Beyoncé se prépare à entrer sur scène à Coachella. Le son des applaudissements se mélange aux cris jaillissant de la foule. Pendant ce temps, à des milliers d’années-lumière de là, des trous noirs interprètent une symphonie pour les oreilles enthousiastes de deux astrophysiciens.

Une équipe de chercheurs à Monash University en Australie ont développé un outil assez sensible pour détecter le son de deux trous noirs entrant en collision. Dans l’étude publiée récemment par le Physical Review X, les auteurs décrivent que grâce à un superordinateur, ils ont réussi à analyser une quantité astronomique de données provenant des trous noirs pour réaliser une simulation précise du son qu'ils produisent.

La symphonie de l’espace

Toutes les trois minutes environ, des trous noirs fusionnent provoquant des vagues dans l’espace-temps, nommées ondes gravitationnelles. Ces ondes sont similaires aux vagues que crée une pierre lancée à la surface de l’eau. Les fréquentes collisions émettent des sons qui n’étaient jusqu’alors pas captés par les détecteurs utilisés.
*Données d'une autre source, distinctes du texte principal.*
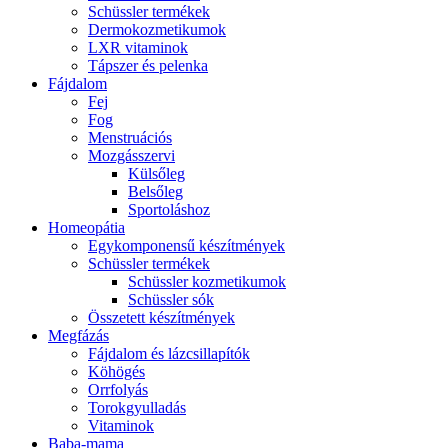
Schüssler termékek
Dermokozmetikumok
LXR vitaminok
Tápszer és pelenka
Fájdalom
Fej
Fog
Menstruációs
Mozgásszervi
Külsőleg
Belsőleg
Sportoláshoz
Homeopátia
Egykomponensű készítmények
Schüssler termékek
Schüssler kozmetikumok
Schüssler sók
Összetett készítmények
Megfázás
Fájdalom és lázcsillapítók
Köhögés
Orrfolyás
Torokgyulladás
Vitaminok
Baba-mama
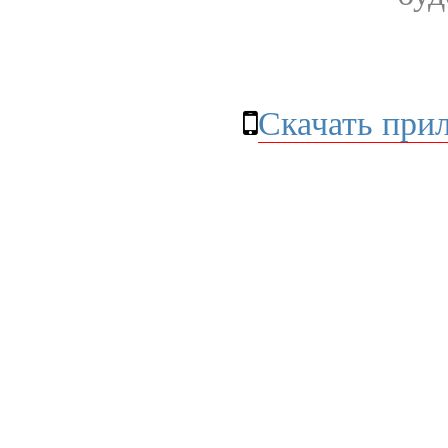
Скачать при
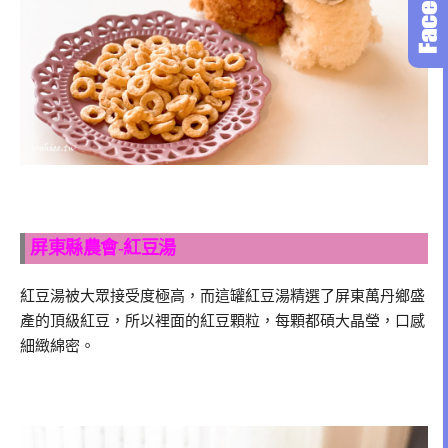
屏東縣農會-紅豆湯
紅豆湯被大眾接受度極高，而這罐紅豆湯精選了屏東萬丹鄉盛
產的頂級紅豆，所以裡面的紅豆顆粒，每顆都碩大晶瑩，口感
細緻綿密。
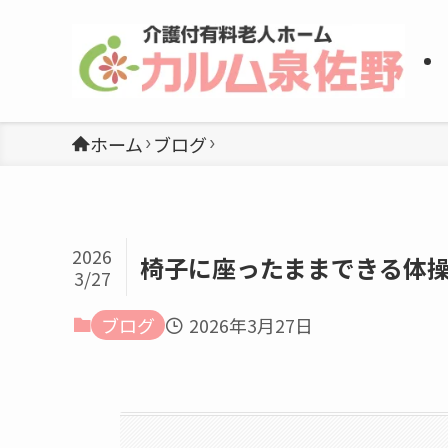
ホーム
ブログ
2026
椅子に座ったままできる体
3/27
ブログ
2026年3月27日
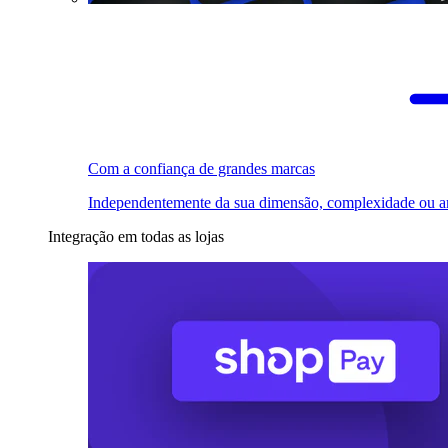
Com a confiança de grandes marcas
Independentemente da sua dimensão, complexidade ou a
Integração em todas as lojas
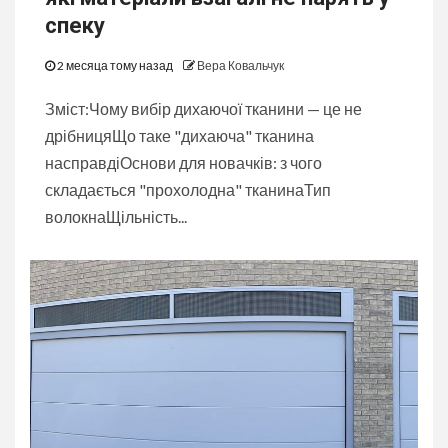
спеку
2 месяца тому назад
Вера Ковальчук
Зміст:Чому вибір дихаючої тканини — це не
дрібницяЩо таке "дихаюча" тканина
насправдіОснови для новачків: з чого
складається "прохолодна" тканинаТип
волокнаЩільність...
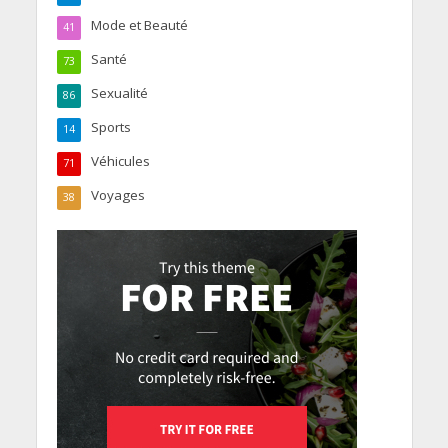
Mode et Beauté
41
Santé
73
Sexualité
86
Sports
14
Véhicules
71
Voyages
38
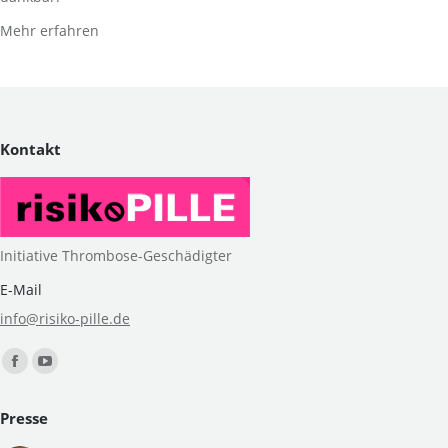
Mehr erfahren
Kontakt
Initiative Thrombose-Geschädigter
E-Mail
info@risiko-pille.de
Finden Sie uns auf:
Facebook
YouTube
page
page
Presse
opens
opens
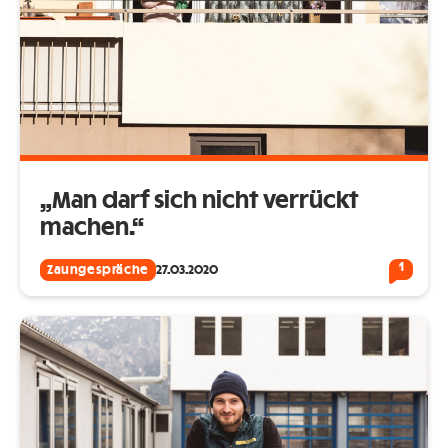
„Man darf sich nicht verrückt
machen.“
1
Zaungespräche
27.03.2020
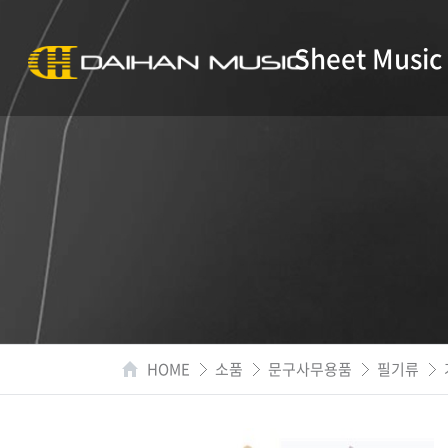
Sheet Music
HOME
소품
문구사무용품
필기류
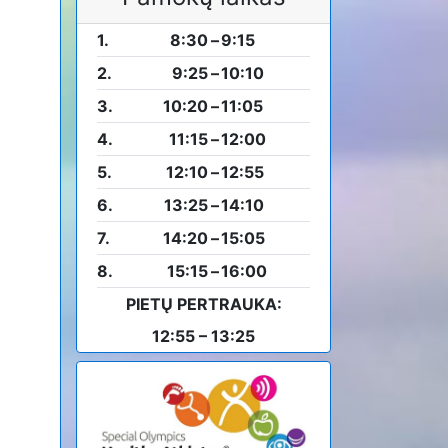
1.
8:30
–
9:15
2.
9:25
–
10:10
3.
10:20
–
11:05
4.
11:15
–
12:00
5.
12:10
–
12:55
6.
13:25
–
14:10
7.
14:20
–
15:05
8.
15:15
–
16:00
PIETŲ PERTRAUKA:
12:55 – 13:25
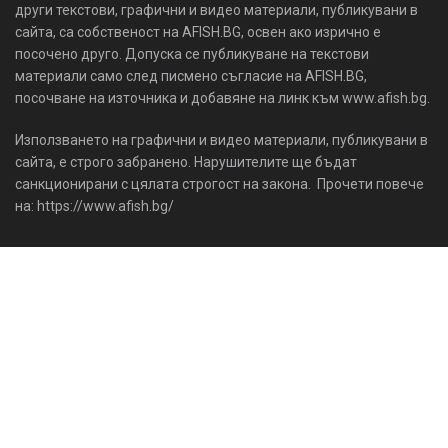
други текстови, графични и видео материали, публикувани в
сайта, са собственост на AFISH.BG, освен ако изрично е
посочено друго. Допуска се публикуване на текстови
материали само след писмено съгласие на AFISH.BG,
посочване на източника и добавяне на линк към www.afish.bg.
Използването на графични и видео материали, публикувани в
сайта, е строго забранено. Нарушителите ще бъдат
санкционирани с цялата строгост на закона. Прочети повече
на: https://www.afish.bg/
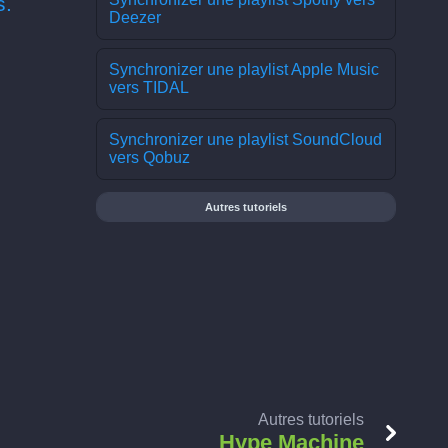
s.
Deezer
Synchronizer une playlist Apple Music
vers TIDAL
Synchronizer une playlist SoundCloud
vers Qobuz
Autres tutoriels
Autres tutoriels
Hype Machine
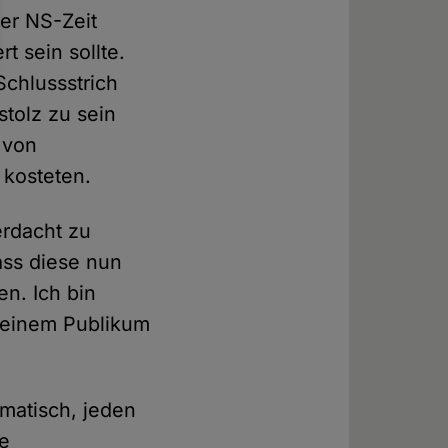
der NS-Zeit
t sein sollte.
Schlussstrich
stolz zu sein
 von
kosteten.
erdacht zu
ass diese nun
n. Ich bin
 seinem Publikum
omatisch, jeden
ne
Puisque les sons ont lieu à de très grandes distances de la Terre, ils étaient difficilement distinguables les uns des autres.
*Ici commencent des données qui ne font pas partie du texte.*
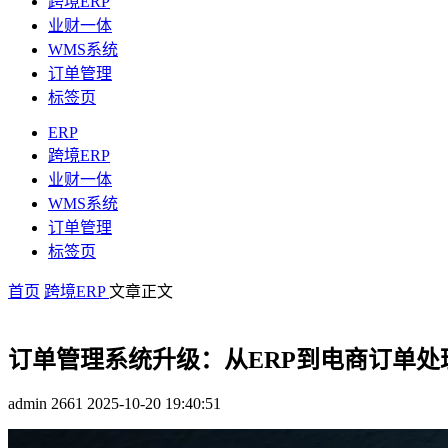
跨境ERP
业财一体
WMS系统
订单管理
标签页
ERP
跨境ERP
业财一体
WMS系统
订单管理
标签页
首页
跨境ERP
文章正文
订单管理系统升级：从ERP到电商订单处
admin
2661
2025-10-20 19:40:51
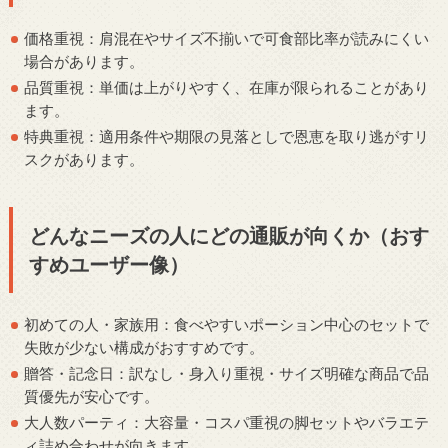
価格重視：肩混在やサイズ不揃いで可食部比率が読みにくい
場合があります。
品質重視：単価は上がりやすく、在庫が限られることがあり
ます。
特典重視：適用条件や期限の見落としで恩恵を取り逃がすリ
スクがあります。
どんなニーズの人にどの通販が向くか（おす
すめユーザー像）
初めての人・家族用：食べやすいポーション中心のセットで
失敗が少ない構成がおすすめです。
贈答・記念日：訳なし・身入り重視・サイズ明確な商品で品
質優先が安心です。
大人数パーティ：大容量・コスパ重視の脚セットやバラエテ
ィ詰め合わせが向きます。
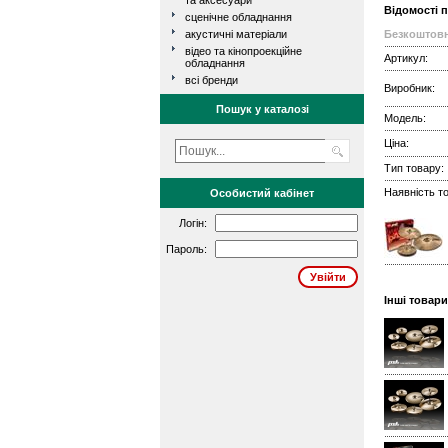
та аксесуари
Відомості 
сценічне обладнання
акустичні матеріали
Безкоштовн
відео та кінопроекційне
Артикул:
обладнання
всі бренди
Виробник:
Пошук у каталозі
Модель:
Ціна:
Тип товару:
Наявність то
Особистий кабінет
Логін:
Пароль:
Інші товар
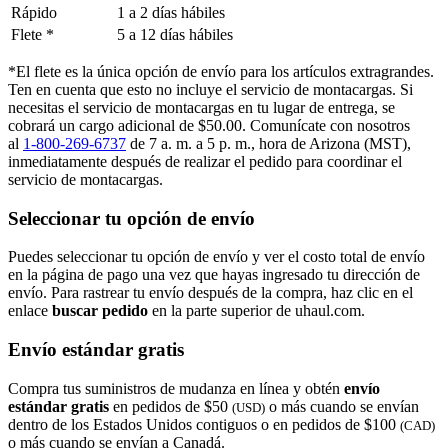
Rápido
1 a 2 días hábiles
Flete *
5 a 12 días hábiles
*El flete es la única opción de envío para los artículos extragrandes.
Ten en cuenta que esto no incluye el servicio de montacargas. Si
necesitas el servicio de montacargas en tu lugar de entrega, se
cobrará un cargo adicional de $50.00. Comunícate con nosotros
al
1-800-269-6737
de 7 a. m. a 5 p. m., hora de Arizona (MST),
inmediatamente después de realizar el pedido para coordinar el
servicio de montacargas.
Seleccionar tu opción de envío
Puedes seleccionar tu opción de envío y ver el costo total de envío
en la página de pago una vez que hayas ingresado tu dirección de
envío. Para rastrear tu envío después de la compra, haz clic en el
enlace
buscar pedido​​​​​​​
en la parte superior de uhaul.com.
Envío estándar gratis
Compra tus suministros de mudanza en línea y obtén
envío
estándar gratis
en pedidos de $50
o más cuando se envían
(USD)
dentro de los Estados Unidos contiguos o en pedidos de $100
(CAD)
o más cuando se envían a Canadá.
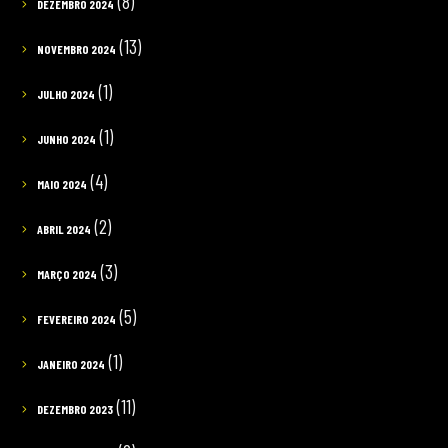
(8)
DEZEMBRO 2024
(13)
NOVEMBRO 2024
(1)
JULHO 2024
(1)
JUNHO 2024
(4)
MAIO 2024
(2)
ABRIL 2024
(3)
MARÇO 2024
(5)
FEVEREIRO 2024
(1)
JANEIRO 2024
(11)
DEZEMBRO 2023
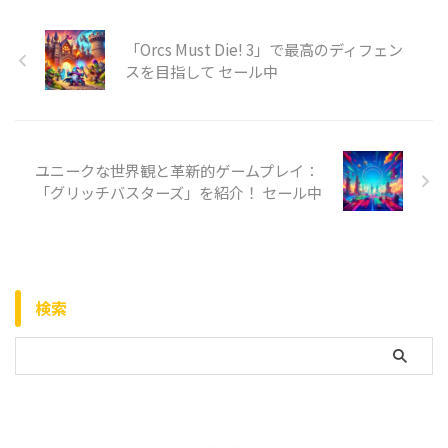
「Orcs Must Die! 3」で最高のディフェン
スを目指して セール中
ユニークな世界観と革新的ゲームプレイ：
「グリッチバスターズ」を紹介！ セール中
検索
Les scientifiques Eric Thrane et Rory Smith n’en sont d’ailleurs pas à leur premier concert. En 2017, ils faisaient partie d’une équipe qui a réussi à détecter les ondes électromagnétiques de deux étoiles à neutrons* entrant en collision.
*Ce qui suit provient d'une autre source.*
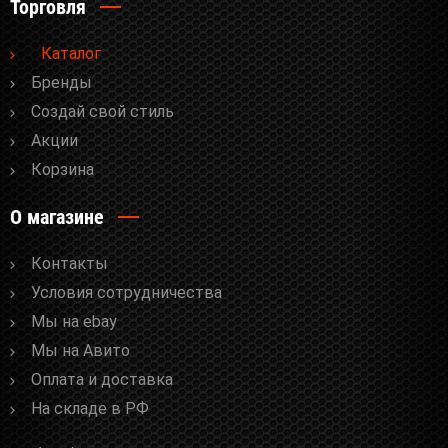
Торговля
Каталог
Бренды
Cоздай свой стиль
Акции
Корзина
О магазине
Контакты
Условия сотрудничества
Мы на ebay
Мы на Авито
Оплата и доставка
На складе в РФ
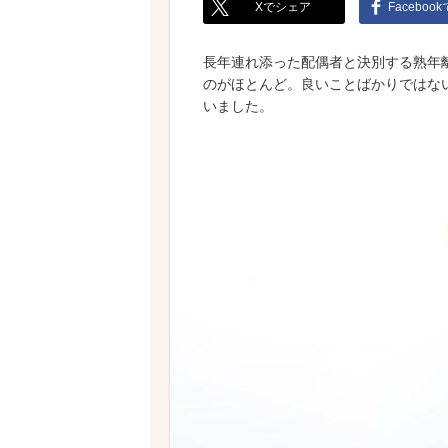
Xでシェア
Faceboo
長年連れ添った配偶者と決別する熟年
のがほとんど。良いことばかりではな
いました。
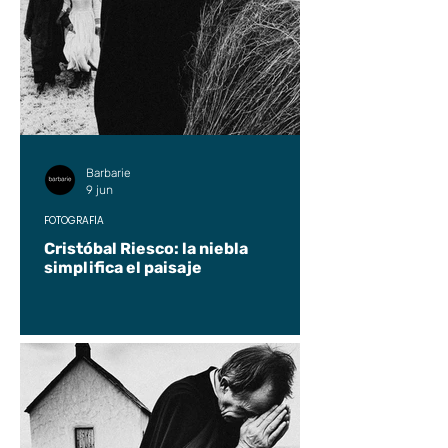
Barbarie
9 jun
FOTOGRAFÍA
Cristóbal Riesco: la niebla
simplifica el paisaje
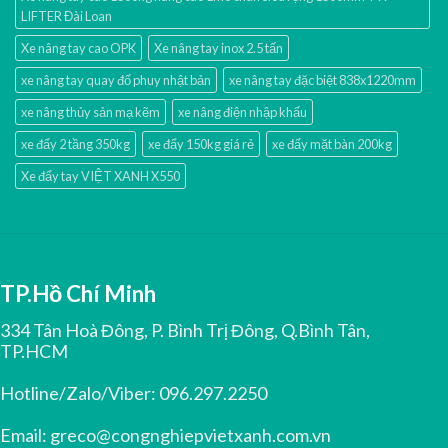
LIFTER Đài Loan
Xe nâng tay cao OPK
Xe nâng tay inox 2.5 tấn
xe nâng tay quay đổ phuy nhật bản
xe nâng tay đặc biệt 838x1220mm
xe nâng thủy sản mạ kẽm
xe nâng điện nhập khấu
xe đẩy 2 tầng 350kg
xe đẩy 150kg giá rẻ
xe đẩy mặt bàn 200kg
Xe đẩy tay VIỆT XANH X550
TP.Hồ Chí Minh
334 Tân Hoà Đông, P. Bình Trị Đông, Q.Bình Tân,
TP.HCM
Hotline/Zalo/Viber:
096.297.2250
Email:
greco@congnghiepvietxanh.com.vn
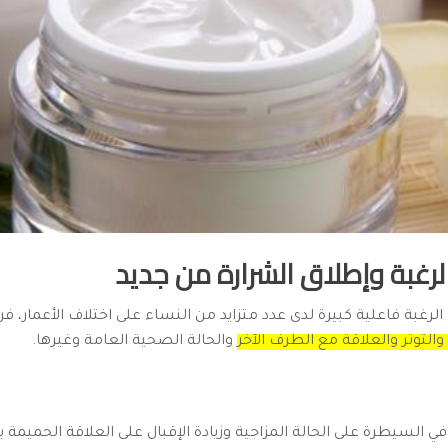
لرغبة وإطلاق الشرارة من جديد
لرغبة فاعلية كبيرة لدى عدد متزايد من النساء على اختلاف الأعمار، فر
والتوتر والعلاقة مع الطرف الآخر
والحالة الصحية العامة وغيرها.
في السيطرة على الحالة المزاجية وزيادة الإقبال على العلاقة الحميمة 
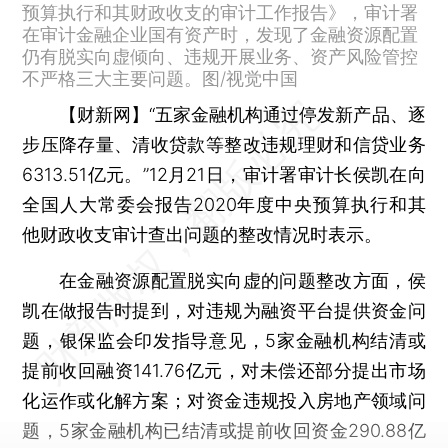
预算执行和其财政收支的审计工作报告》，审计署
在审计金融企业国有资产时，发现了金融资源配置
仍有脱实向虚倾向、违规开展业务、资产风险管控
不严格三大主要问题。图/视觉中国
【财新网】
“五家金融机构通过停发新产品、逐
步压降存量、清收贷款等整改违规理财和信贷业务
6313.51亿元。”12月21日，审计署审计长侯凯在向
全国人大常委会报告2020年度中央预算执行和其
他财政收支审计查出问题的整改情况时表示。
在金融资源配置脱实向虚的问题整改方面，侯
凯在做报告时提到，对违规为融资平台提供资金问
题，银保监会印发指导意见，5家金融机构结清或
提前收回融资141.76亿元，对未偿还部分提出市场
化运作或化解方案；对资金违规投入房地产领域问
题，5家金融机构已结清或提前收回资金290.88亿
Les chercheurs espèrent mettre en application leur découverte pour détecter plus facilement les trous noirs situés aux confins de l’Univers.

Les curieux pourront entendre une interprétation du son émis par les trous noirs en suivant ce lien.

*Les étoiles à neutrons sont les étoiles les plus petites et les plus denses jamais découvertes dans tout l’Univers.